*Task statement*
Please copy the data below word for word, beginning at the line that contains "pose: elev=217.0 azim=339.2" and stopping after the line that contains "Dot at: (179, 264)".

*Given information*
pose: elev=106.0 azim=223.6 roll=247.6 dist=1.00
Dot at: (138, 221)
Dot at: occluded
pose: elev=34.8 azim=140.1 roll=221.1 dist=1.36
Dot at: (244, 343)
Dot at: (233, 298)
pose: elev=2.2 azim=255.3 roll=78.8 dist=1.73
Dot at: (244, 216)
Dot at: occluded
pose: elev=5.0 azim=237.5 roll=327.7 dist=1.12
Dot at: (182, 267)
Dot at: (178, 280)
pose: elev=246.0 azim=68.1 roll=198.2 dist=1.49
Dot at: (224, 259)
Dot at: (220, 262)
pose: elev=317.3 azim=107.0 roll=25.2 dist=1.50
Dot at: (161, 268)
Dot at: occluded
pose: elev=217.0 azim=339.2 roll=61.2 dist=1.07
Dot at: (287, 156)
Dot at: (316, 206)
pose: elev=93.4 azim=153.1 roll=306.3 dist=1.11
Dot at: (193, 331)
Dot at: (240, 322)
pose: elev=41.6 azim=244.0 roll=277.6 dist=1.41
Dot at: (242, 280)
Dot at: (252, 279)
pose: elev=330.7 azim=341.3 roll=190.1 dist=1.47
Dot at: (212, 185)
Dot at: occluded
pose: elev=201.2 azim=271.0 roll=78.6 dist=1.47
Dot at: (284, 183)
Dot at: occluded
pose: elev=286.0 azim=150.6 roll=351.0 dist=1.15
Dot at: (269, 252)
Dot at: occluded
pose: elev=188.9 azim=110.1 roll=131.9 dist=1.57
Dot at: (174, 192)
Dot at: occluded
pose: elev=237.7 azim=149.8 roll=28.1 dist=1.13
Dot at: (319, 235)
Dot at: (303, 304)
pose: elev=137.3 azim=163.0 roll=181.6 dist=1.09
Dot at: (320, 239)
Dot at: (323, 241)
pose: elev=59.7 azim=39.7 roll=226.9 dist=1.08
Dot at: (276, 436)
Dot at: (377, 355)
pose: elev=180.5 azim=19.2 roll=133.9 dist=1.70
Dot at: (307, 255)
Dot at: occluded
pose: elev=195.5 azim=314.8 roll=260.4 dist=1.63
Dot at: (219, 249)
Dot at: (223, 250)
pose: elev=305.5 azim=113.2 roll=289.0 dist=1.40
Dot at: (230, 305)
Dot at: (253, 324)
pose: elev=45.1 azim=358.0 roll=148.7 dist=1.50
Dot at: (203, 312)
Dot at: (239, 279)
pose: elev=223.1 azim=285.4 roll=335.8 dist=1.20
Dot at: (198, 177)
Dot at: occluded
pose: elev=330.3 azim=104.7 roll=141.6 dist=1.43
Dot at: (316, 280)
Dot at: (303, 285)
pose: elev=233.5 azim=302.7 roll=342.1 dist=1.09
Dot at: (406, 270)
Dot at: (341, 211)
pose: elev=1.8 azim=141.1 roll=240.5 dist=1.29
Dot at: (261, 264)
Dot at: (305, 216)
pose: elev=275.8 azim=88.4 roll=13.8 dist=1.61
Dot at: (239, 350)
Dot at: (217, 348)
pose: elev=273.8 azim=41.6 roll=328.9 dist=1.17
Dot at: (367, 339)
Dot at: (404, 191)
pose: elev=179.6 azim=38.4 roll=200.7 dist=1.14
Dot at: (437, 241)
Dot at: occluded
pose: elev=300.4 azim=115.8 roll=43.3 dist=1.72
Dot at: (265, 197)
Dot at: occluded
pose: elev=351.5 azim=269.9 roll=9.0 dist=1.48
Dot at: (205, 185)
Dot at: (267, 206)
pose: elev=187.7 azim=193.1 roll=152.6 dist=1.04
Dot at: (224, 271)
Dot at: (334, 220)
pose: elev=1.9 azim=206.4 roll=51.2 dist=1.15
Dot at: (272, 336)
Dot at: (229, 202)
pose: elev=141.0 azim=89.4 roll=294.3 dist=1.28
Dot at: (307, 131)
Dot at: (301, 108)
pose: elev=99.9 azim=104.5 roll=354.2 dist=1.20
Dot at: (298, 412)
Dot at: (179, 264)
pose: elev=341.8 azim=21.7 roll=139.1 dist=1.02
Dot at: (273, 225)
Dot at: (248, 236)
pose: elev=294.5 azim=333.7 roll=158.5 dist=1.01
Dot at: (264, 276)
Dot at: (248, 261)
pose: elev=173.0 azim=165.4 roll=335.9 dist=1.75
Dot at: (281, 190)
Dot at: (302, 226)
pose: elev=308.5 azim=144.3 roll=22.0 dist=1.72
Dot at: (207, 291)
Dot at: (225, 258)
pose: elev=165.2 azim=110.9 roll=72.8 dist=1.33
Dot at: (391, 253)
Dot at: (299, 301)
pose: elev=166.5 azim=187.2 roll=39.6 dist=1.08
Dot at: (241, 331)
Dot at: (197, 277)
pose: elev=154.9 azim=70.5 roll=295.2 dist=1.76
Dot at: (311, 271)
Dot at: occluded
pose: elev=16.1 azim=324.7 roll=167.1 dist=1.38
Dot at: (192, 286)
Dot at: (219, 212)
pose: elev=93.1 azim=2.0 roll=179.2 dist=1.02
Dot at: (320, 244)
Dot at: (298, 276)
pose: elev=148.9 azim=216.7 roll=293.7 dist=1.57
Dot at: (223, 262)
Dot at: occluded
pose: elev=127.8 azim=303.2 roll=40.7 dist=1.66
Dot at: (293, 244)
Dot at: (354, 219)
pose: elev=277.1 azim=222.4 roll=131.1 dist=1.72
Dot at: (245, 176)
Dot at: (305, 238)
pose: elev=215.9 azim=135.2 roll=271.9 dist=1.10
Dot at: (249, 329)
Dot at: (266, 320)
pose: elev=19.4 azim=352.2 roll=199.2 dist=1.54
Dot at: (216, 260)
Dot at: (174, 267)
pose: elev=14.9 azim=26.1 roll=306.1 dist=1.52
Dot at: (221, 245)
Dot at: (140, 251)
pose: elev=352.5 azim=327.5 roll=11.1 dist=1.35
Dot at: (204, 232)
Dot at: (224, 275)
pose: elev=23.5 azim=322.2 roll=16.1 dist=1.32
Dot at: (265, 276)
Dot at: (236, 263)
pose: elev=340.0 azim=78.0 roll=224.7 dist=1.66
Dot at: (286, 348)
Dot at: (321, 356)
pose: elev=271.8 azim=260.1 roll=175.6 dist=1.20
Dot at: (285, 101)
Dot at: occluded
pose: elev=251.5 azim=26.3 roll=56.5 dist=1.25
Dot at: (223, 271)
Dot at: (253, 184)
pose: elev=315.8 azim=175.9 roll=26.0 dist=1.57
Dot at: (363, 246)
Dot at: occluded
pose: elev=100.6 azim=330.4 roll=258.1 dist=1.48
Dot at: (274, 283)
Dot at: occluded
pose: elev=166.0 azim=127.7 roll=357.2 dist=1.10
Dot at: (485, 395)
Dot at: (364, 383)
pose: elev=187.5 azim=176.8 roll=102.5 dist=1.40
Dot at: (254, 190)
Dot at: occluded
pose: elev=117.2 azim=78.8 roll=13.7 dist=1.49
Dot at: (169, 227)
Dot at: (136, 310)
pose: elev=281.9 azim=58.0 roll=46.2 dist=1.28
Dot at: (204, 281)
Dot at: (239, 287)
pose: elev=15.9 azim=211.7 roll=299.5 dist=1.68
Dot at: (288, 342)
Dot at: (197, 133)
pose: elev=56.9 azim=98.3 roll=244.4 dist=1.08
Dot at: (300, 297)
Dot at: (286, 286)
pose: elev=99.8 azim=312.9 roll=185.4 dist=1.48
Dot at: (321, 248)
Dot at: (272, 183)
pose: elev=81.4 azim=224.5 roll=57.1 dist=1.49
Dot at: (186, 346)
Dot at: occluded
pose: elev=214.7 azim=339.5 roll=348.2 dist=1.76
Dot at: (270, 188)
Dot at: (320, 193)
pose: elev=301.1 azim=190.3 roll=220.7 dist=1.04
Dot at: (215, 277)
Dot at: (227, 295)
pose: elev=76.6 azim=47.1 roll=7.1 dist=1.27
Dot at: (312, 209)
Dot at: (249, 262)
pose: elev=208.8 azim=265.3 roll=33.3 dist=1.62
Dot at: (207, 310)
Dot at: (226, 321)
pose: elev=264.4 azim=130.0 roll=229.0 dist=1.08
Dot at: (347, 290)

*Complete response*
pose: elev=217.0 azim=339.2 roll=61.2 dist=1.07
Dot at: (287, 156)
Dot at: (316, 206)
pose: elev=93.4 azim=153.1 roll=306.3 dist=1.11
Dot at: (193, 331)
Dot at: (240, 322)
pose: elev=41.6 azim=244.0 roll=277.6 dist=1.41
Dot at: (242, 280)
Dot at: (252, 279)
pose: elev=330.7 azim=341.3 roll=190.1 dist=1.47
Dot at: (212, 185)
Dot at: occluded
pose: elev=201.2 azim=271.0 roll=78.6 dist=1.47
Dot at: (284, 183)
Dot at: occluded
pose: elev=286.0 azim=150.6 roll=351.0 dist=1.15
Dot at: (269, 252)
Dot at: occluded
pose: elev=188.9 azim=110.1 roll=131.9 dist=1.57
Dot at: (174, 192)
Dot at: occluded
pose: elev=237.7 azim=149.8 roll=28.1 dist=1.13
Dot at: (319, 235)
Dot at: (303, 304)
pose: elev=137.3 azim=163.0 roll=181.6 dist=1.09
Dot at: (320, 239)
Dot at: (323, 241)
pose: elev=59.7 azim=39.7 roll=226.9 dist=1.08
Dot at: (276, 436)
Dot at: (377, 355)
pose: elev=180.5 azim=19.2 roll=133.9 dist=1.70
Dot at: (307, 255)
Dot at: occluded
pose: elev=195.5 azim=314.8 roll=260.4 dist=1.63
Dot at: (219, 249)
Dot at: (223, 250)
pose: elev=305.5 azim=113.2 roll=289.0 dist=1.40
Dot at: (230, 305)
Dot at: (253, 324)
pose: elev=45.1 azim=358.0 roll=148.7 dist=1.50
Dot at: (203, 312)
Dot at: (239, 279)
pose: elev=223.1 azim=285.4 roll=335.8 dist=1.20
Dot at: (198, 177)
Dot at: occluded
pose: elev=330.3 azim=104.7 roll=141.6 dist=1.43
Dot at: (316, 280)
Dot at: (303, 285)
pose: elev=233.5 azim=302.7 roll=342.1 dist=1.09
Dot at: (406, 270)
Dot at: (341, 211)
pose: elev=1.8 azim=141.1 roll=240.5 dist=1.29
Dot at: (261, 264)
Dot at: (305, 216)
pose: elev=275.8 azim=88.4 roll=13.8 dist=1.61
Dot at: (239, 350)
Dot at: (217, 348)
pose: elev=273.8 azim=41.6 roll=328.9 dist=1.17
Dot at: (367, 339)
Dot at: (404, 191)
pose: elev=179.6 azim=38.4 roll=200.7 dist=1.14
Dot at: (437, 241)
Dot at: occluded
pose: elev=300.4 azim=115.8 roll=43.3 dist=1.72
Dot at: (265, 197)
Dot at: occluded
pose: elev=351.5 azim=269.9 roll=9.0 dist=1.48
Dot at: (205, 185)
Dot at: (267, 206)
pose: elev=187.7 azim=193.1 roll=152.6 dist=1.04
Dot at: (224, 271)
Dot at: (334, 220)
pose: elev=1.9 azim=206.4 roll=51.2 dist=1.15
Dot at: (272, 336)
Dot at: (229, 202)
pose: elev=141.0 azim=89.4 roll=294.3 dist=1.28
Dot at: (307, 131)
Dot at: (301, 108)
pose: elev=99.9 azim=104.5 roll=354.2 dist=1.20
Dot at: (298, 412)
Dot at: (179, 264)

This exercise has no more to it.